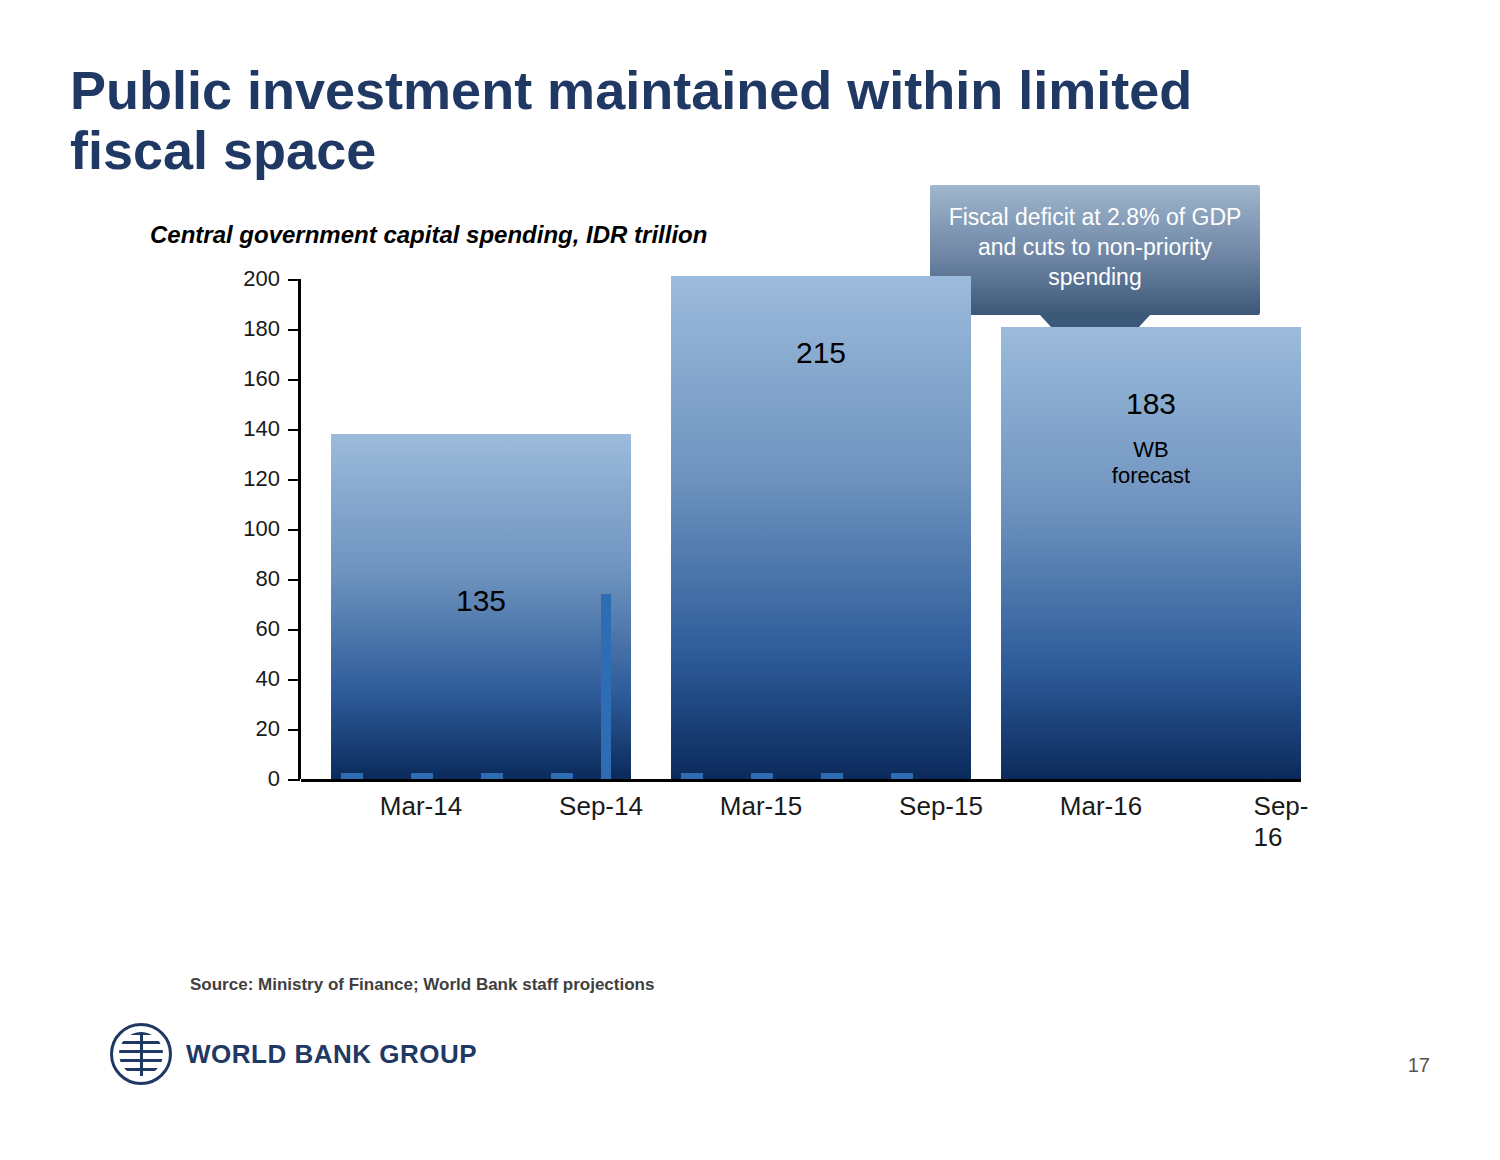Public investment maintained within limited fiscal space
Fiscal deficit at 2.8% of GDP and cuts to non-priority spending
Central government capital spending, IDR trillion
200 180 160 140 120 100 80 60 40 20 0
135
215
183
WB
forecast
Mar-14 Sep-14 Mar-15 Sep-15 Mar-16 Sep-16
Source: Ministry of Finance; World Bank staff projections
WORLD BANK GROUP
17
-*-*-
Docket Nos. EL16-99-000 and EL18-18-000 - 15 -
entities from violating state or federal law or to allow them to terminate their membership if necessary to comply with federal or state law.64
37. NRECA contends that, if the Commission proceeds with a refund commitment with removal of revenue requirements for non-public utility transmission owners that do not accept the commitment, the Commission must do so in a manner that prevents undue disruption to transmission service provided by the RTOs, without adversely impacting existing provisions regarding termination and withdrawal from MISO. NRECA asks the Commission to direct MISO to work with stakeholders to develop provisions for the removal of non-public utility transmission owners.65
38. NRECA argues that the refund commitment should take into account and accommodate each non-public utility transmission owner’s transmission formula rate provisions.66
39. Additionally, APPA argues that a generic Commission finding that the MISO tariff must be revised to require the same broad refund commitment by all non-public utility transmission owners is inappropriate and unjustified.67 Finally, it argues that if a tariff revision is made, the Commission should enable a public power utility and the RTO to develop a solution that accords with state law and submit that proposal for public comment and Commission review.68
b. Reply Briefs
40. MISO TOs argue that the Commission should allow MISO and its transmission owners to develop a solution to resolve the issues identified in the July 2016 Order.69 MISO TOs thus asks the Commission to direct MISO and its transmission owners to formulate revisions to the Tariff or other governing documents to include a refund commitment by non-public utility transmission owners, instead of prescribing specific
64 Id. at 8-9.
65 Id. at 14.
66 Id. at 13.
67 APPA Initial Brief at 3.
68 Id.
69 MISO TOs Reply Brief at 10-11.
-*-*-
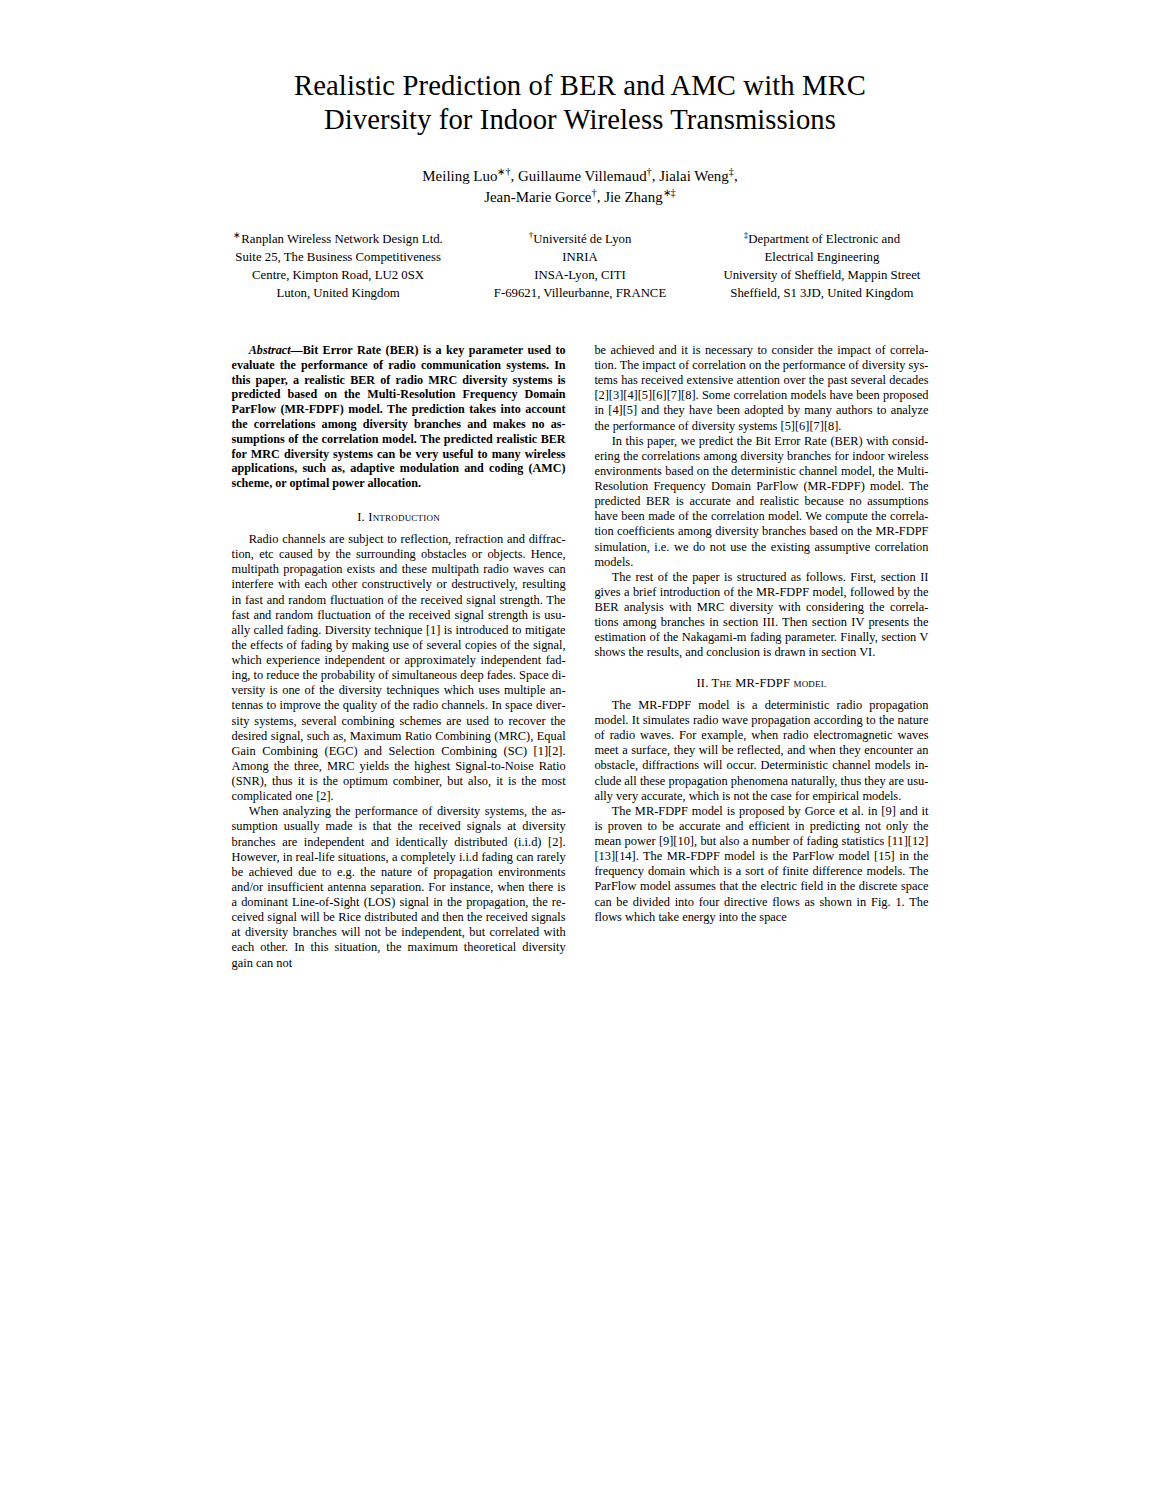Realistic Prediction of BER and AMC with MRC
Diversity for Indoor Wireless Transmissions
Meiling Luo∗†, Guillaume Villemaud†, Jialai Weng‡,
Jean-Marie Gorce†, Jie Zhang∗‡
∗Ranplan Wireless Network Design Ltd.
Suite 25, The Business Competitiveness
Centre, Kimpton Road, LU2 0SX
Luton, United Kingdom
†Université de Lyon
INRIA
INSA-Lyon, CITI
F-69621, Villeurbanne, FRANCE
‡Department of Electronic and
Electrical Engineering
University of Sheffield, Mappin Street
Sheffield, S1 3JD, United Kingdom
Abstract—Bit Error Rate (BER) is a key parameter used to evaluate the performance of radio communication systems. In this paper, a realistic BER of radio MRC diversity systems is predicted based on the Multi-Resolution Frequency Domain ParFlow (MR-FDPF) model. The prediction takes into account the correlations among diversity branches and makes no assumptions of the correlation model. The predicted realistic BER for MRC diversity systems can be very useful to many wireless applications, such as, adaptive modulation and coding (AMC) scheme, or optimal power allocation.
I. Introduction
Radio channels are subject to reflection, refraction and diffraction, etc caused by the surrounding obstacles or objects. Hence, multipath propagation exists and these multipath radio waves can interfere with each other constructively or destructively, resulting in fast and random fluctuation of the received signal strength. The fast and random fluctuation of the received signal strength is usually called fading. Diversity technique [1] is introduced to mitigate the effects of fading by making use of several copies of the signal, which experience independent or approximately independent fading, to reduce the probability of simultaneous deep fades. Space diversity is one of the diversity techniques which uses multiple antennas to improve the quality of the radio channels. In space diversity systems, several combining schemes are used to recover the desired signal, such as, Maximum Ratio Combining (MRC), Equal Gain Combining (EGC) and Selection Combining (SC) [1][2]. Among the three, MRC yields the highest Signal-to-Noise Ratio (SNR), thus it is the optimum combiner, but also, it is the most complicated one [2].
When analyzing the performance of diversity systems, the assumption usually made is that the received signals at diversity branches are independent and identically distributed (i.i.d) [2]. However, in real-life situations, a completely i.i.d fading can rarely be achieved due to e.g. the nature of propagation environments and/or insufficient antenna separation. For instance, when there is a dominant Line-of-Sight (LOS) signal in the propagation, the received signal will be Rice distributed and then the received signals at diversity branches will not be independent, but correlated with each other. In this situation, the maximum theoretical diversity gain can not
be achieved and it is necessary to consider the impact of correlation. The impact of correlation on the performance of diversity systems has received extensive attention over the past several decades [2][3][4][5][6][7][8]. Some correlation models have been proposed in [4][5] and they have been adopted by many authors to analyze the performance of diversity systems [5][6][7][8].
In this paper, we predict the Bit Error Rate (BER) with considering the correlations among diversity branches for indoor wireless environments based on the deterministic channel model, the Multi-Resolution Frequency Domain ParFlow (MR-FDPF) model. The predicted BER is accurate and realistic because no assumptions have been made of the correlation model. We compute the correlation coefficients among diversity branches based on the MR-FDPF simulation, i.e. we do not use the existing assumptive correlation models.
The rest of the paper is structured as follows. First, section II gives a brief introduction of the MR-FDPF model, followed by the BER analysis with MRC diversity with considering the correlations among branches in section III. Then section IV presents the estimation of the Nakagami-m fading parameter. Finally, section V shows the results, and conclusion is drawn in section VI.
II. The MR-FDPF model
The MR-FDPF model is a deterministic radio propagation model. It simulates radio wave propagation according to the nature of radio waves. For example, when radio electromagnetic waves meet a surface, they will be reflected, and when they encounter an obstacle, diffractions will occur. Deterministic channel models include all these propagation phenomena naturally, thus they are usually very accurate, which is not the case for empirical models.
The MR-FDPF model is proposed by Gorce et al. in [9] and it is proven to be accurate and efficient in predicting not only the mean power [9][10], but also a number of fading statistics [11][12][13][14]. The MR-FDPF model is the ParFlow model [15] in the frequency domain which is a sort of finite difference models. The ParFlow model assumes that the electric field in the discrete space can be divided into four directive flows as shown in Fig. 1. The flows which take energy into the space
-*-*-
Exercise aim:
Filter the lines above so that only those with the string "Kingdom" remain, then copy them.

Exercise response:
Luton, United Kingdom
Sheffield, S1 3JD, United Kingdom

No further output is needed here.